*ABOUT THIS TASK*. Please output the entries below from the line that contains "8 nm/pixel. In" through the final line, reproduced exactly and alone.

*LISTED RECORDS*.
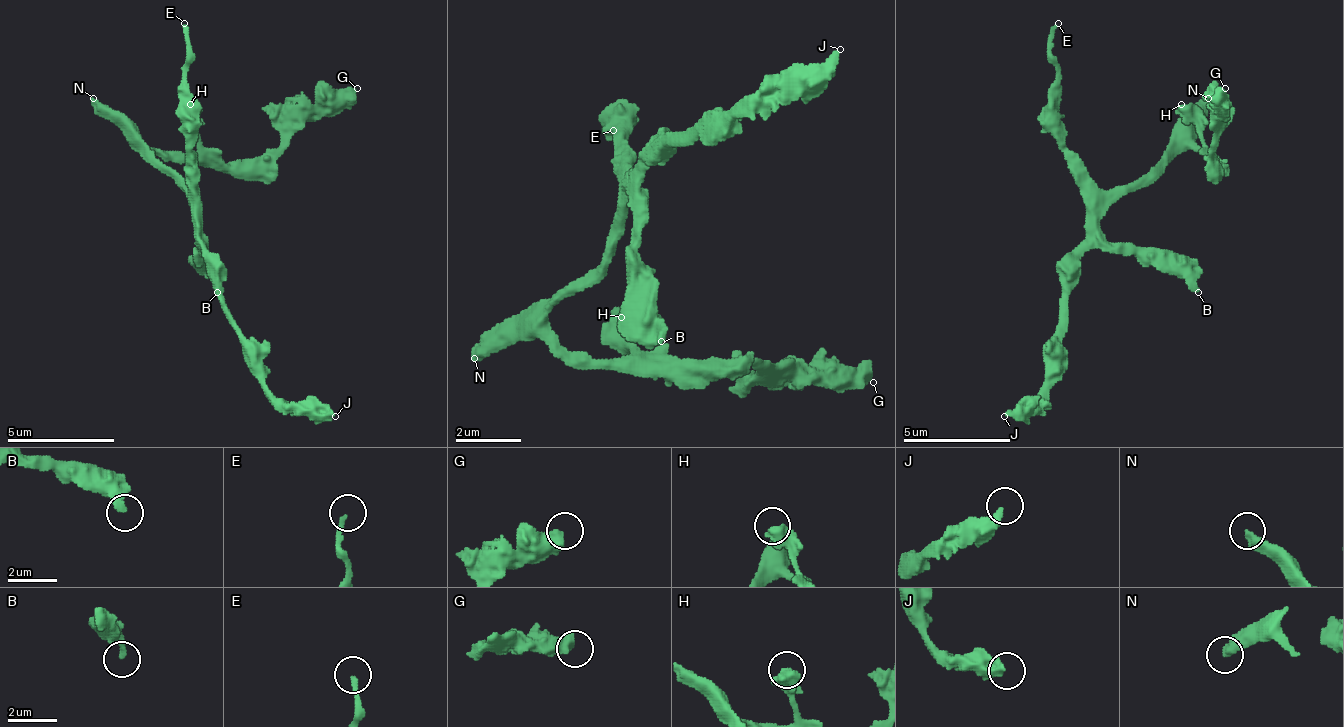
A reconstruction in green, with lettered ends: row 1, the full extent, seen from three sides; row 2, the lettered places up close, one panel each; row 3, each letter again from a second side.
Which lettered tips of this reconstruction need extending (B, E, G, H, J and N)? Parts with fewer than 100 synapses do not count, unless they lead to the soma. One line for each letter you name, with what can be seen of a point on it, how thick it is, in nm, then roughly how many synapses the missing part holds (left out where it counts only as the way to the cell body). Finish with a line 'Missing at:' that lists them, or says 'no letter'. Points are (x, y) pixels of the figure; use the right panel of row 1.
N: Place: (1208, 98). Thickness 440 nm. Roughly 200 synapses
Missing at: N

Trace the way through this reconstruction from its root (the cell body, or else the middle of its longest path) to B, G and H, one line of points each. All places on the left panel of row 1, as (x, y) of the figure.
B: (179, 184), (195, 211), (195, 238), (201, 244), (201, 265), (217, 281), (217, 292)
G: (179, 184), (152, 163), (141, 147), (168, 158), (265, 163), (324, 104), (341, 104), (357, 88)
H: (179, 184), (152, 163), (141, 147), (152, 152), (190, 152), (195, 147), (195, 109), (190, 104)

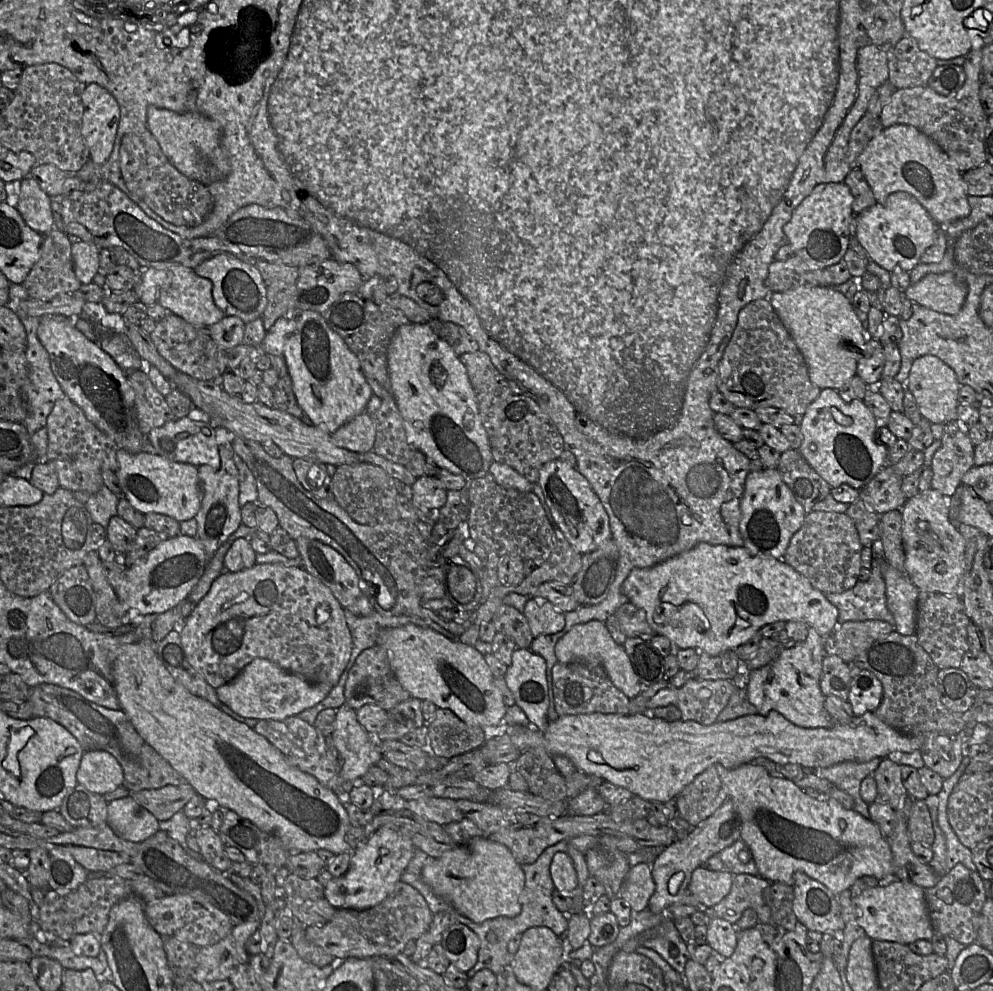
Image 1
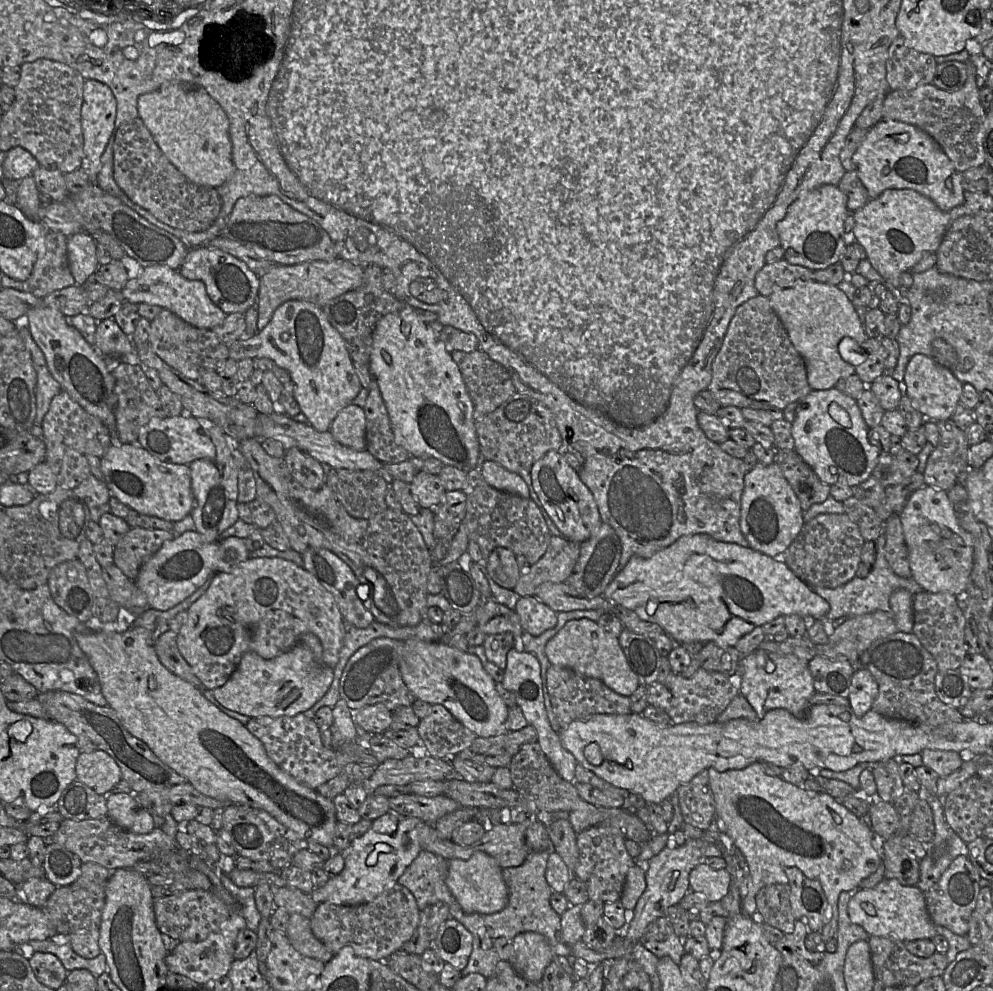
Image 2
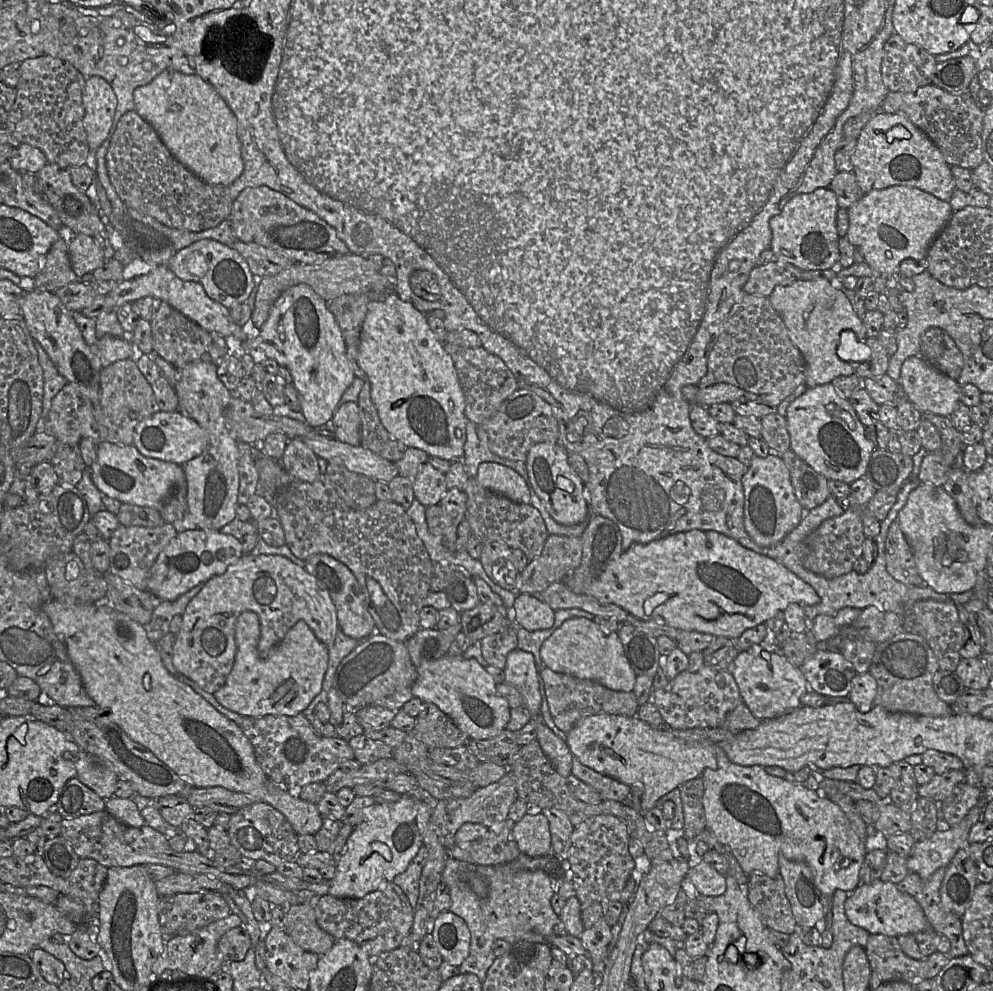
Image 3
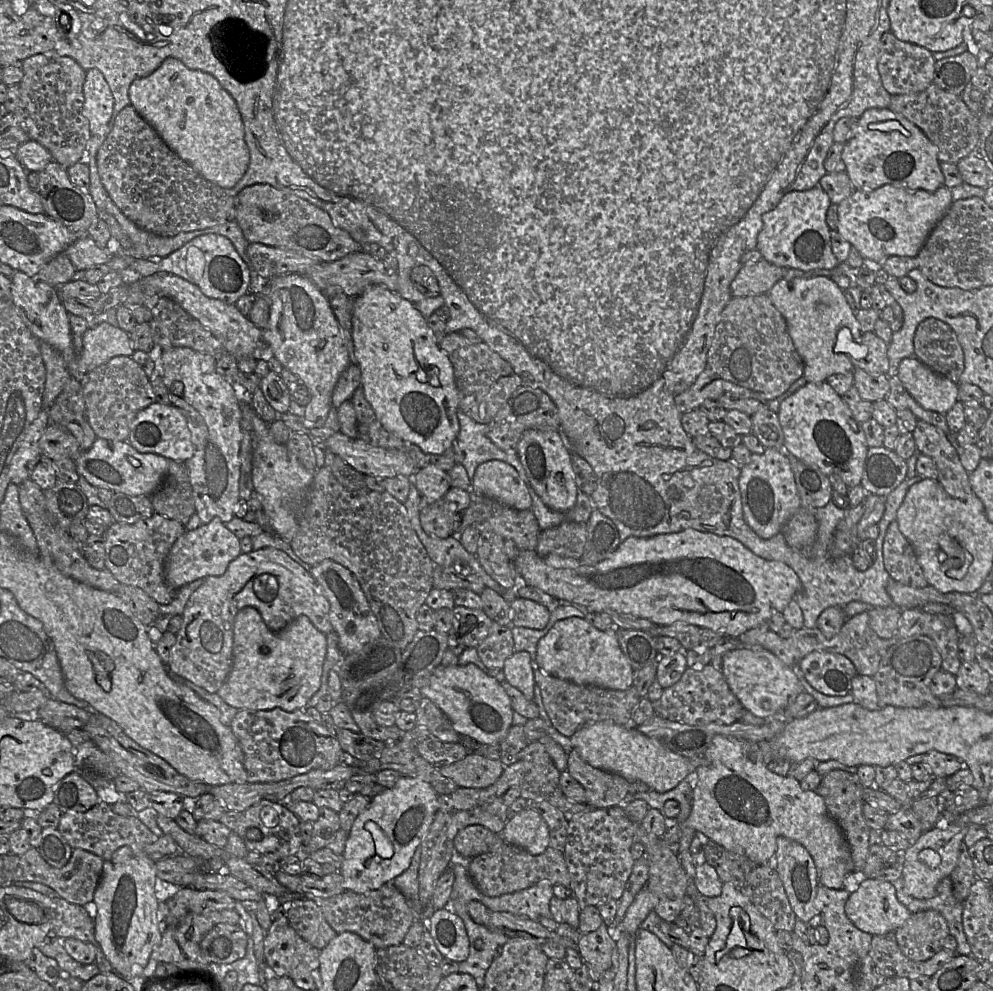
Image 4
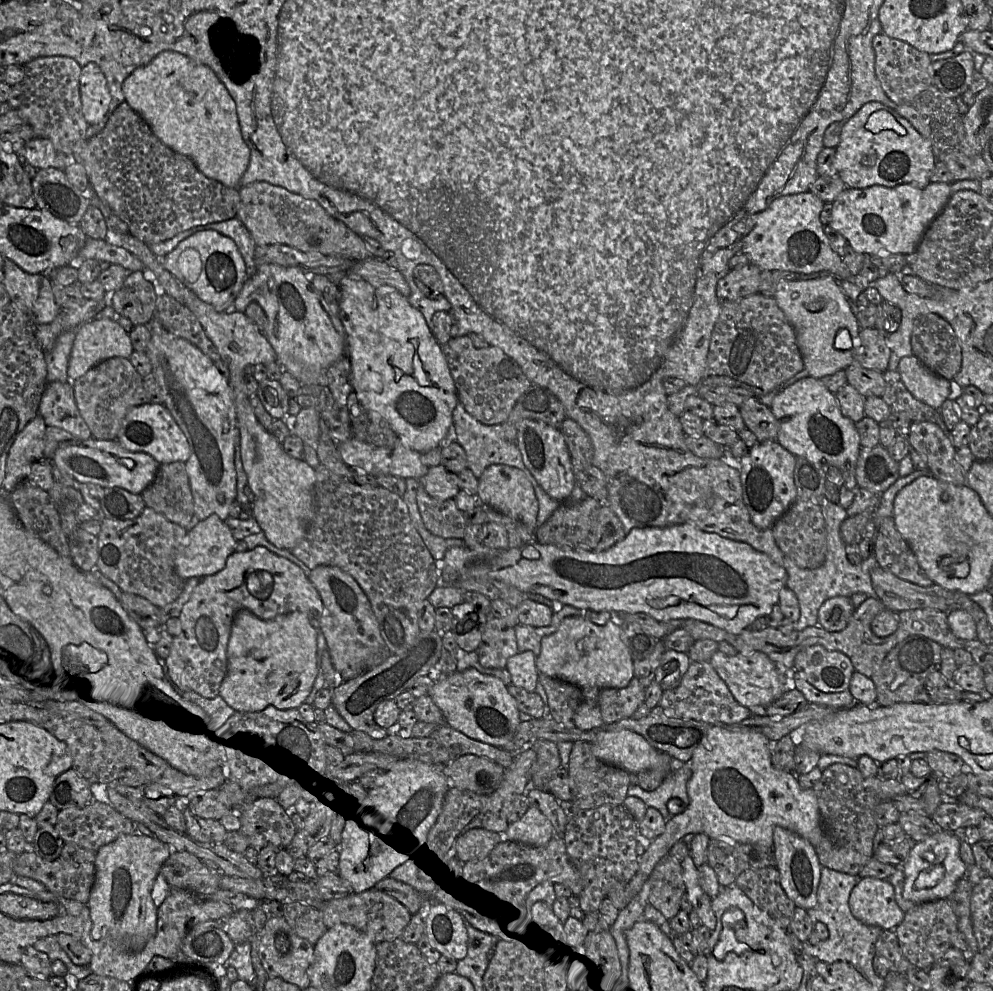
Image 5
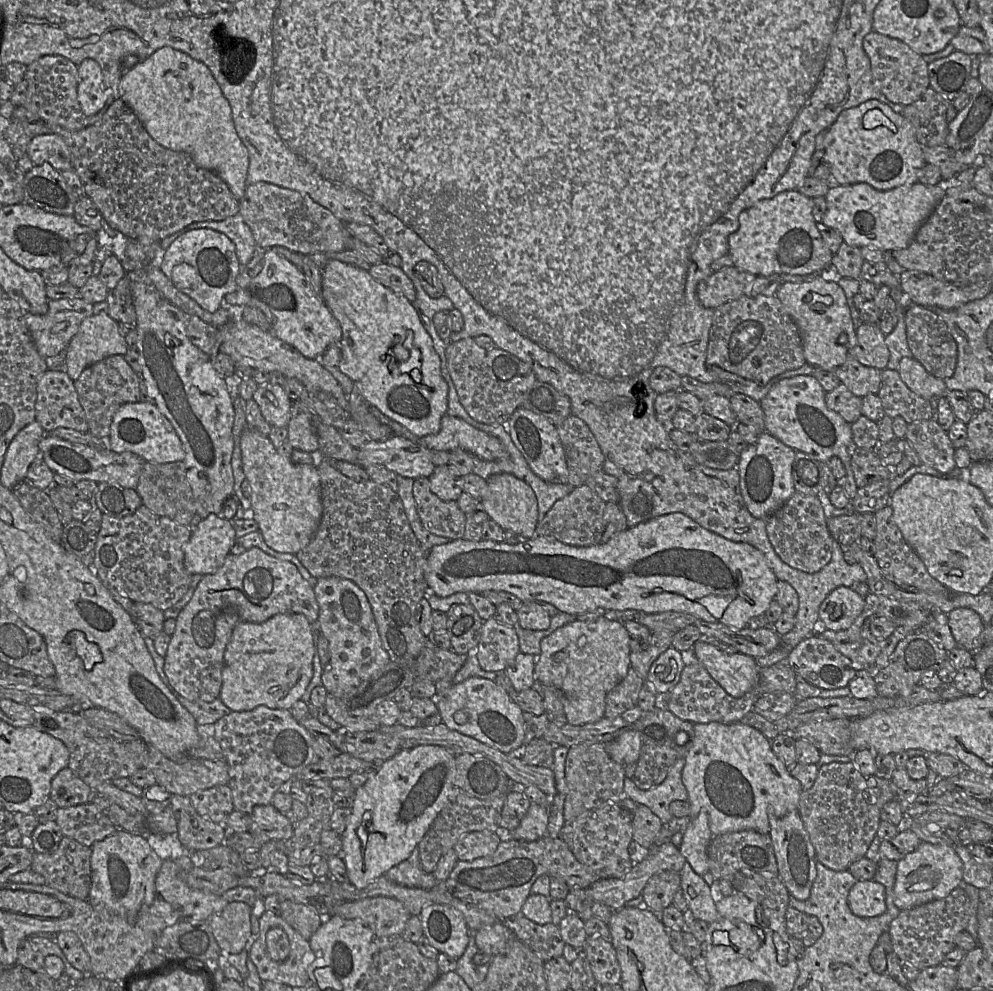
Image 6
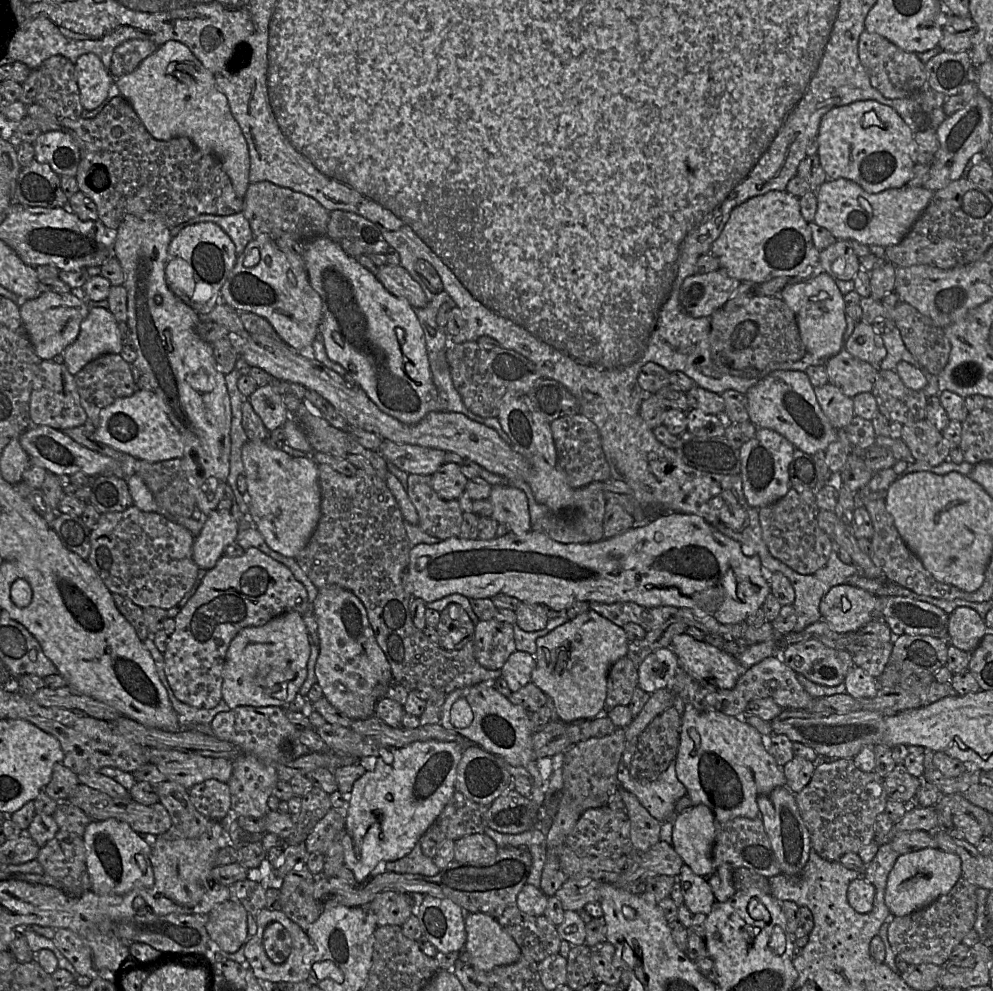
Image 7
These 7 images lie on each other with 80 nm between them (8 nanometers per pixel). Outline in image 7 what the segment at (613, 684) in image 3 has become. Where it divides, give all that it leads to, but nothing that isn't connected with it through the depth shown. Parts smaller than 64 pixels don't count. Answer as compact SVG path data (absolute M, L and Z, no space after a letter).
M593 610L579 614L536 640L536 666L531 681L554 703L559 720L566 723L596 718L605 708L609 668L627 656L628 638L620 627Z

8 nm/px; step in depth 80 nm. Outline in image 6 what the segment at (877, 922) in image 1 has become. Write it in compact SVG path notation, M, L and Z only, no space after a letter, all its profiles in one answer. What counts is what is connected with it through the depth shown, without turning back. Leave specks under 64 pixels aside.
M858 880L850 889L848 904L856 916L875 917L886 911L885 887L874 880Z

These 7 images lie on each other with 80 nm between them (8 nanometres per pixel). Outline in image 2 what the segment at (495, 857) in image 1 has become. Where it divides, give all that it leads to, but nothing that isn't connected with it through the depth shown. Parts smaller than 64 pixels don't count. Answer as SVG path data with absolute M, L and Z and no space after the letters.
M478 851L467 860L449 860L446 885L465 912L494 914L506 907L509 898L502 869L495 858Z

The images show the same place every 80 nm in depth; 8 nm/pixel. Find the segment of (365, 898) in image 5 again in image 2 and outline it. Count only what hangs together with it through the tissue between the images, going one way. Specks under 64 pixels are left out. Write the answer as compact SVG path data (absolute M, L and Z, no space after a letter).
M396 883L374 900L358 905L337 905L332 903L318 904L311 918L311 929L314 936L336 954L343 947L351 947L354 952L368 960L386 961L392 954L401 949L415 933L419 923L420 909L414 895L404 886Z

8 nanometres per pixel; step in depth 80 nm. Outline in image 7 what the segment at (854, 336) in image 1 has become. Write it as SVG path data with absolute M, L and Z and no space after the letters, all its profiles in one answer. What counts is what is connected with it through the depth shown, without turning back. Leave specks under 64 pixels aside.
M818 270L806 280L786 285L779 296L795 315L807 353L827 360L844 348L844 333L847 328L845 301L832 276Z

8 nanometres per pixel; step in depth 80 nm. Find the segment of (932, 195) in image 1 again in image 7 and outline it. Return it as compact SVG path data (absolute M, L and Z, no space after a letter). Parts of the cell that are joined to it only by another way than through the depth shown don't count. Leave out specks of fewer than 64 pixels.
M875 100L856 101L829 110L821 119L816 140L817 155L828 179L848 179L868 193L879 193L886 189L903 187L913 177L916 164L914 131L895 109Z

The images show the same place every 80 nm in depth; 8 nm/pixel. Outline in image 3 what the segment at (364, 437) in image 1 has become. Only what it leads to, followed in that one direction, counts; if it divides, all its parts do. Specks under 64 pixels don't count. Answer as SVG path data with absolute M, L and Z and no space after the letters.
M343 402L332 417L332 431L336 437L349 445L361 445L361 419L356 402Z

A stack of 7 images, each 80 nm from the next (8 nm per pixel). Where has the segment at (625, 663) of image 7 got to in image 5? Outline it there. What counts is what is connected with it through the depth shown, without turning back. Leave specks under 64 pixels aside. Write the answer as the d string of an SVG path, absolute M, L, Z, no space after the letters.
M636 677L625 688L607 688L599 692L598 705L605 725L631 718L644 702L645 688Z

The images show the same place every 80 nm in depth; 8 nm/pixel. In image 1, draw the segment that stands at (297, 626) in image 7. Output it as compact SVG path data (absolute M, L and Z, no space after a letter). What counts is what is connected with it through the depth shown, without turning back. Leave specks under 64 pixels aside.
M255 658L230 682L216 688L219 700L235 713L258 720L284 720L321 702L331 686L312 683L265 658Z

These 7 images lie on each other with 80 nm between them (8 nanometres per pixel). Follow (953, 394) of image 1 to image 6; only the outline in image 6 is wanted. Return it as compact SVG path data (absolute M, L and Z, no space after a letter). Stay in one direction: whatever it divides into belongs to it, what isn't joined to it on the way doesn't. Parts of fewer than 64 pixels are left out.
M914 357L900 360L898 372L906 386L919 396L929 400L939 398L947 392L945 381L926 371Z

*THE COMPLETED TASK*.
The images show the same place every 80 nm in depth; 8 nm/pixel. In image 1, draw the segment that stands at (297, 626) in image 7. Output it as compact SVG path data (absolute M, L and Z, no space after a letter). What counts is what is connected with it through the depth shown, without turning back. Leave specks under 64 pixels aside.
M255 658L230 682L216 688L219 700L235 713L258 720L284 720L321 702L331 686L312 683L265 658Z

These 7 images lie on each other with 80 nm between them (8 nanometres per pixel). Follow (953, 394) of image 1 to image 6; only the outline in image 6 is wanted. Return it as compact SVG path data (absolute M, L and Z, no space after a letter). Stay in one direction: whatever it divides into belongs to it, what isn't joined to it on the way doesn't. Parts of fewer than 64 pixels are left out.
M914 357L900 360L898 372L906 386L919 396L929 400L939 398L947 392L945 381L926 371Z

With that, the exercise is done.